To accomplish its mission of accelerating scientific discoveries and clinical breakthroughs to improve health in Los Angeles, the UCLA CTSI has set out five goals:
(1) Create an academic home for clinical and translational sciences that integrates and builds on the many strengths of UCLA and its partners.
(2) Build transdisciplinary research teams to accelerate and translate discovery to improve health.

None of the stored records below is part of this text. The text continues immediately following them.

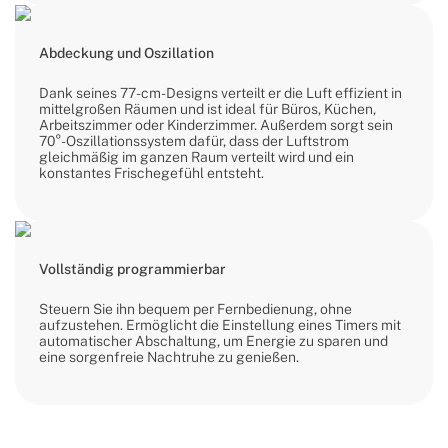
Abdeckung und Oszillation
Dank seines 77-cm-Designs verteilt er die Luft effizient in
mittelgroßen Räumen und ist ideal für Büros, Küchen,
Arbeitszimmer oder Kinderzimmer. Außerdem sorgt sein
70°-Oszillationssystem dafür, dass der Luftstrom
gleichmäßig im ganzen Raum verteilt wird und ein
konstantes Frischegefühl entsteht.
Vollständig programmierbar
Steuern Sie ihn bequem per Fernbedienung, ohne
aufzustehen. Ermöglicht die Einstellung eines Timers mit
automatischer Abschaltung, um Energie zu sparen und
eine sorgenfreie Nachtruhe zu genießen.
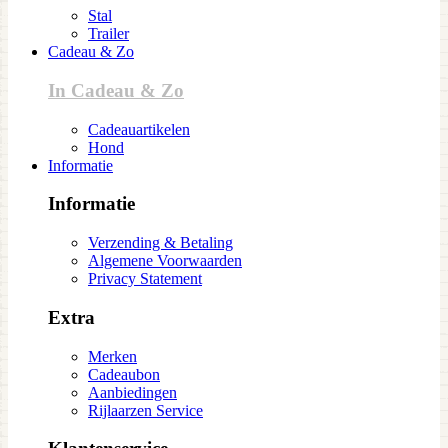
Stal
Trailer
Cadeau & Zo
In Cadeau & Zo
Cadeauartikelen
Hond
Informatie
Informatie
Verzending & Betaling
Algemene Voorwaarden
Privacy Statement
Extra
Merken
Cadeaubon
Aanbiedingen
Rijlaarzen Service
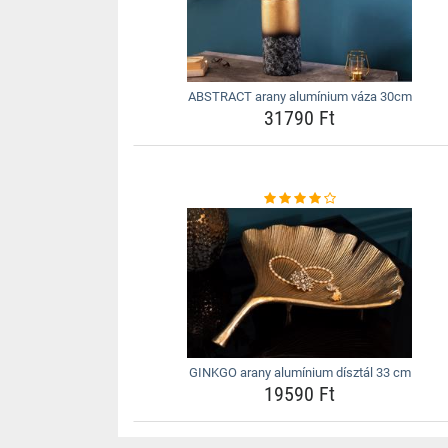
ABSTRACT arany alumínium váza 30cm
31790 Ft
GINKGO arany alumínium dísztál 33 cm
19590 Ft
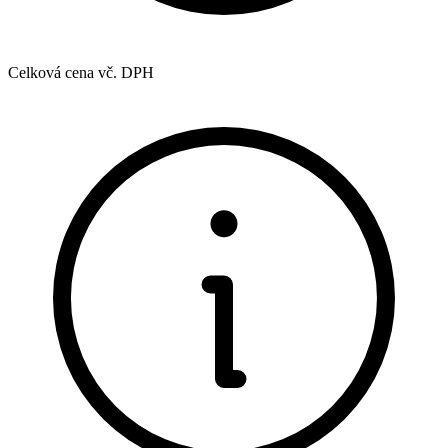
Celková cena vč. DPH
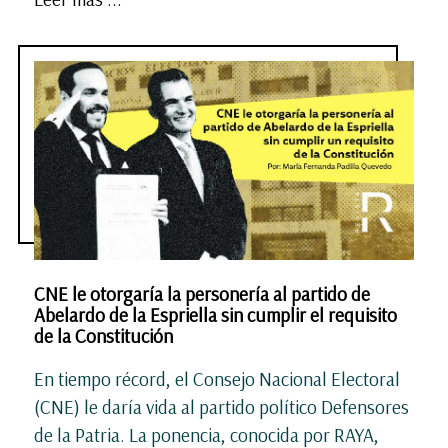
CNE le otorgaría la personería al partido de
Abelardo de la Espriella sin cumplir el requisito
de la Constitución
En tiempo récord, el Consejo Nacional Electoral
(CNE) le daría vida al partido político Defensores
de la Patria. La ponencia, conocida por RAYA,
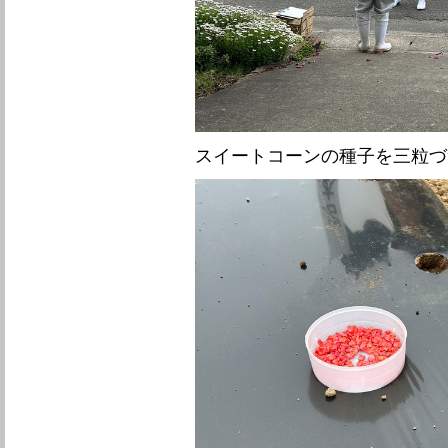
スイートコーンの種子を三粒づ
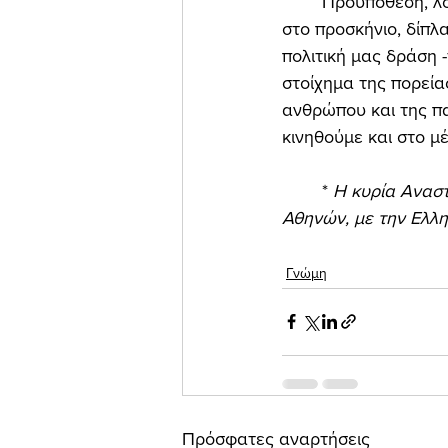
	Προϋπόθεση, λοιπόν, για εμάς είναι να σταθούμε δίπλα σε όσους μέχρι τώρα δεν ήταν 
στο προσκήνιο, δίπλ
πολιτική μας δράση -
στοίχημα της πορεία
ανθρώπου και της πατ
κινηθούμε και στο μέ
	* 
Η κυρία Αναστ
Αθηνών, με την Ελλη
Γνώμη
Πρόσφατες αναρτήσεις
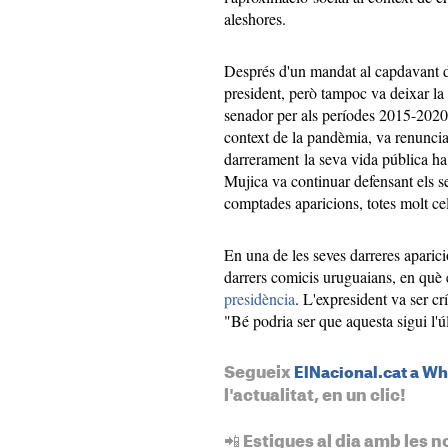
aleshores.
Després d'un mandat al capdavant de
president, però tampoc va deixar la 
senador per als períodes 2015-2020
context de la pandèmia, va renunciar
darrerament la seva vida pública ha 
Mujica va continuar defensant els s
comptades aparicions, totes molt ce
En una de les seves darreres aparic
darrers comicis uruguaians, en què
presidència
. L'expresident va ser cr
"Bé podria ser que aquesta sigui l'
Segueix
ElNacional.cat a W
l'actualitat, en un clic!
📲 Estigues al dia amb les n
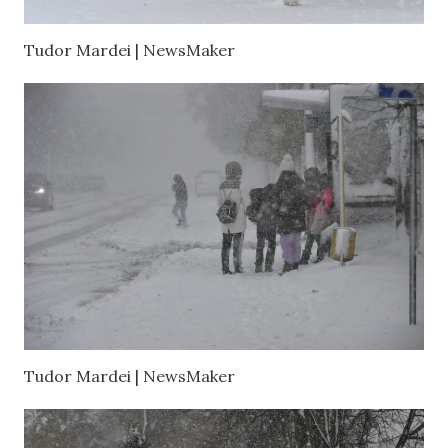
Tudor Mardei | NewsMaker
Tudor Mardei | NewsMaker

(3) Transform educational and career-development programs to promote the next generation of clinical investigators and translational scientists.
(4) Advance and expand strong bi-directional academic–community partnerships to ensure that new scientific discovery is relevant to community needs.
(5) Serve as a national resource for collaborative research through regional, statewide and national CTSA consortia.
Concurrent with the CTSA funding, UCLA will open a new UCLA Clinical and Translational Research Center for outpatient research studies in a newly renovated area of the campus's Center for the Health Sciences. The 23,000-square-foot center will include individual patient rooms for interviews and clinical research. Clinical activities will be supported by a biomarkers research laboratory on the second floor. This research core laboratory will support the latest advances in molecular medicine and medical technology.